A British investment bank boss has been killed while repairing his home in the Bahamas as Hurricane Sandy swept through the Caribbean.
Timothy Fraser-Smith, a chief executive of Deltec Bank & Trust since 2000, fell from the roof of his home in wealthy Lyford Cay late on Thursday while trying to repair a window shutter, police said. Mr Fraser-Smith's death was one of 43 across the Caribbean.
The 66-year-old joined Deltec in June 2000 as chief executive, the company's website said.
He had joined Grindlays Bank, London in 1972 and since worked in a variety of corporate banking functions across the world, including Lebanon, Pakistan, Greece, New York and Hong Kong.
In 1984 ANZ acquired Grindlays and Mr Fraser-Smith moved to Switzerland to head private banking activity there, before further stints in London and again in Switzerland.
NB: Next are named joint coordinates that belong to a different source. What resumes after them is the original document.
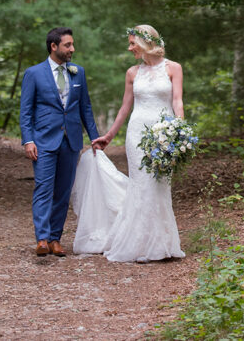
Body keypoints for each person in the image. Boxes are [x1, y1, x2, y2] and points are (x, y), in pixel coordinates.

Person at [71, 24, 185, 262]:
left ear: (145, 43)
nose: (130, 47)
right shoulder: (132, 73)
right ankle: (140, 245)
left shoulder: (173, 68)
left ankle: (162, 243)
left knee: (160, 186)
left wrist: (179, 131)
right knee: (142, 185)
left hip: (163, 136)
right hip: (136, 135)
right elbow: (125, 107)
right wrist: (109, 136)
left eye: (133, 43)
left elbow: (177, 102)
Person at [19, 27, 102, 257]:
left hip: (71, 140)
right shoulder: (33, 74)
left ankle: (56, 238)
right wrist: (28, 140)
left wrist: (94, 138)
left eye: (72, 45)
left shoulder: (78, 73)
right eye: (68, 45)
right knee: (44, 188)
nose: (72, 49)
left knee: (63, 191)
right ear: (53, 46)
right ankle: (42, 239)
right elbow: (26, 111)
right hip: (44, 140)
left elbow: (86, 107)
Deltec said he studied law at the University of Edinburgh before gaining an MBA from Cranfield Business School.
A spokeswoman for the Foreign Office said: "We can confirm the death of a British national in the Bahamas on October 25."
Hurricane Sandy was briefly downgraded to a Tropical Storm by the US's National Hurricane Center before being upgrading to hurricane status once more.
The organisation said on its website, "Air force aircraft finds hurricane-force winds again".
Hurricane Sandy has spun away from the Bahamas, churning north-northeastward towards the US east coast, where it threatens to join with winter weather fronts to create a "superstorm".
It toppled lampposts, flooded roads and tore off tree branches as it spun through Cat Island and Eleuthera in the scattered Bahamas archipelago.
The death toll rose again in impoverished Haiti, reaching 26 yesterday as word of disasters reached officials and rain continued to fall. With the storm projected to hit the US Atlantic Coast early on Tuesday, the US National Oceanic and Atmospheric Administration warned it could merge with two other systems to become a hybrid, monster storm dubbed "Frankenstorm".